▶
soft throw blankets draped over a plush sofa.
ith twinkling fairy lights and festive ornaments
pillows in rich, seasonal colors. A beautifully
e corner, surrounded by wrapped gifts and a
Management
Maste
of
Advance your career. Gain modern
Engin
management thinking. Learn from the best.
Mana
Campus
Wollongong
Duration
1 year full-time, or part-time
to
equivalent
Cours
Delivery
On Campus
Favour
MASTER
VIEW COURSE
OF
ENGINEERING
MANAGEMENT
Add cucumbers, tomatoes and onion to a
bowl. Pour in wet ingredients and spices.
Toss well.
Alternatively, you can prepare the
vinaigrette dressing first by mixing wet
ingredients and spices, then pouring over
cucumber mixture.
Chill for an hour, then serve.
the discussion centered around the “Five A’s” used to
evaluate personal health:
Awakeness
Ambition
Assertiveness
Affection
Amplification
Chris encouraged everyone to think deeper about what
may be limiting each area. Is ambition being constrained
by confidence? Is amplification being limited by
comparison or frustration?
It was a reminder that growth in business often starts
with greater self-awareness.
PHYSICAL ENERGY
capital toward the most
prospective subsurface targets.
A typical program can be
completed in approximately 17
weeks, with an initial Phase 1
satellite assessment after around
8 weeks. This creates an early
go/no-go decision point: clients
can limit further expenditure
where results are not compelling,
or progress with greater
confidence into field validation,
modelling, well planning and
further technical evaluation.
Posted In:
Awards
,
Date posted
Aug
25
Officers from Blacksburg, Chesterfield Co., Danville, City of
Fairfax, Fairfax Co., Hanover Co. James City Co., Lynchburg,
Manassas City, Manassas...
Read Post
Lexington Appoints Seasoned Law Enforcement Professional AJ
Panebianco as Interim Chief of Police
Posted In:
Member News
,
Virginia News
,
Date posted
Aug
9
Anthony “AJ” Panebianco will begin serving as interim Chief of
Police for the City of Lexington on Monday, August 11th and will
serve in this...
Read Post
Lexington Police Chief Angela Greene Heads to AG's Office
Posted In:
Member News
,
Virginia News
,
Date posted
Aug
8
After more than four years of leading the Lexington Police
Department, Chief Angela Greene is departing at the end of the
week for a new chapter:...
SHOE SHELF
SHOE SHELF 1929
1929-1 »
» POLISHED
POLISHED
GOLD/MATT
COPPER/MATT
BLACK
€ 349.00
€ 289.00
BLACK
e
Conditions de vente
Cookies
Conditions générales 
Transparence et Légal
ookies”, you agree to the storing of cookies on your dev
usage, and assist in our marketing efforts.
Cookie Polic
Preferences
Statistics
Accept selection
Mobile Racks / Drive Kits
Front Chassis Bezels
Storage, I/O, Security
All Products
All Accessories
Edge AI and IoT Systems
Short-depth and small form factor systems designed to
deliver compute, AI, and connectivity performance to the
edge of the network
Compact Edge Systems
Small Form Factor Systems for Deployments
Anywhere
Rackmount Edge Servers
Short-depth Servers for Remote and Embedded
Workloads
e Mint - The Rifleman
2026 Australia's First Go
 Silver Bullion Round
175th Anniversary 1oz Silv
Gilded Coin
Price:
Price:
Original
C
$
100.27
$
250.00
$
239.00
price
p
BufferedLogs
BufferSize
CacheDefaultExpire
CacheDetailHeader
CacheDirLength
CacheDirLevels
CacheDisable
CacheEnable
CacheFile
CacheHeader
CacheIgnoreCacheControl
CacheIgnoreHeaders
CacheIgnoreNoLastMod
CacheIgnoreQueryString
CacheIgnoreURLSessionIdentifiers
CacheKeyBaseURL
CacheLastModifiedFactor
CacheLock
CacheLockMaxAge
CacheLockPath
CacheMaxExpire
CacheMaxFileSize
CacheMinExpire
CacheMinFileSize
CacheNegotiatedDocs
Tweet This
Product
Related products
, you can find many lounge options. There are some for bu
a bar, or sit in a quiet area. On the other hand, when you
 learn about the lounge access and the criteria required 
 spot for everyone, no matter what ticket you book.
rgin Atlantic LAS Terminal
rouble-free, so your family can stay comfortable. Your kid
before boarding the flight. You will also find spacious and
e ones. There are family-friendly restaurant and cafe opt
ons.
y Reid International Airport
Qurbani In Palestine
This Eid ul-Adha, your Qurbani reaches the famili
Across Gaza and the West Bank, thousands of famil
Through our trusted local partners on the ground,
◀
- Task directions: Show every line of the data in which the word "what" appears.

- Reply to the exercise:
Chris encouraged everyone to think deeper about what
 spot for everyone, no matter what ticket you book.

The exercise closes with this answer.